# If 32 L of a gas at room temperature exerts a pressure of 64 kPa on its container, what pressure will the gas exert if the container's volume changes to 24 L?

Mar 19, 2016

The decrease in volume causes the pressure to increase to 85 kPa.

#### Explanation:

This is an example of Boyle's law, which states that the pressure and volume of a gas kept at constant temperature vary inversely, meaning that if the volume increases, the pressure will decrease and vice versa.

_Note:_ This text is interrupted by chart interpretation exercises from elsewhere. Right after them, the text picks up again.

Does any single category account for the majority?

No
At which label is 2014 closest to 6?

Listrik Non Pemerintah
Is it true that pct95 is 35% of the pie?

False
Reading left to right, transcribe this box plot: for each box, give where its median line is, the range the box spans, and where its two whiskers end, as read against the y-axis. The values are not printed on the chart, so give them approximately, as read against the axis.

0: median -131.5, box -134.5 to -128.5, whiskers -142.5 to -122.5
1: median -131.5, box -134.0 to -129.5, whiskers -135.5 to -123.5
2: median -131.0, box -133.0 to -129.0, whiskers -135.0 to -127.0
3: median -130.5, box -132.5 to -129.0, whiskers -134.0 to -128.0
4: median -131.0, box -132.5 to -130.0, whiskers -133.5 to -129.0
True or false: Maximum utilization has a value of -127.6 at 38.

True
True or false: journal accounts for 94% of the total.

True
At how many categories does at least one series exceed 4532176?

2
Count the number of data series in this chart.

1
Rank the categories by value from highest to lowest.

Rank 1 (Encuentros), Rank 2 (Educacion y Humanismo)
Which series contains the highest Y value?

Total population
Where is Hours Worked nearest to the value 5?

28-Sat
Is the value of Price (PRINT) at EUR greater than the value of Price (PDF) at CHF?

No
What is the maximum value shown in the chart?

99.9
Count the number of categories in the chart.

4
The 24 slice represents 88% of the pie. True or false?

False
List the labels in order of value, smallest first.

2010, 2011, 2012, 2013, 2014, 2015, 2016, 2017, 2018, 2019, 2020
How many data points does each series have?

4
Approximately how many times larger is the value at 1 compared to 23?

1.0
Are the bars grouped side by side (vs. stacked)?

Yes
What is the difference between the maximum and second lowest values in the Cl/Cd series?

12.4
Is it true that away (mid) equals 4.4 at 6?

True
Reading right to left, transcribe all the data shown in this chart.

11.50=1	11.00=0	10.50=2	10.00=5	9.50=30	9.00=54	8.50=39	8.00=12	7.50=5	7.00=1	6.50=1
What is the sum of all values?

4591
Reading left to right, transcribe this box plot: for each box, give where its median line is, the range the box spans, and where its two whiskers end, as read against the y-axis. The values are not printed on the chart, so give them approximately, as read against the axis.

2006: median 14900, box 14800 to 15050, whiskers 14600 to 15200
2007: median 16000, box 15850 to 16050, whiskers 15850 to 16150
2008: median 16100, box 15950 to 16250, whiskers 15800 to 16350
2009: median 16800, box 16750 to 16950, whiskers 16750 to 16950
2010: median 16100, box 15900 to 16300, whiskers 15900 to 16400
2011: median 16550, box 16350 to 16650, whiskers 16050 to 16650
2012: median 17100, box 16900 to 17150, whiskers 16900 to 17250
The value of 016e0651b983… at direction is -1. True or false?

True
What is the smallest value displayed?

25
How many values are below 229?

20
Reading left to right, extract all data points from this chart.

The equation to use is ${V}_{1} {P}_{1} = {V}_{2} {P}_{2}$.

Given
${V}_{1} = \text{32 L}$
${P}_{1} = \text{64 kPa}$
${V}_{2} = \text{24 L}$

Unknown
P_2"

Solution
Rearrange the equation to isolate ${P}_{2}$, substitute the given values into the equation and solve.

${V}_{1} {P}_{1} = {V}_{2} {P}_{2}$

${P}_{2} = \frac{{V}_{1} {P}_{1}}{{V}_{2}}$

P_2=((32cancel"L")xx(64"kPa"))/(24cancel"L")

${P}_{2} = \text{85 kPa}$ rounded to two significant figures.

As expected from Boyle's law, when the volume decreased from 32 L to 24 L, the pressure increased from 64 kPa to 85 kPa.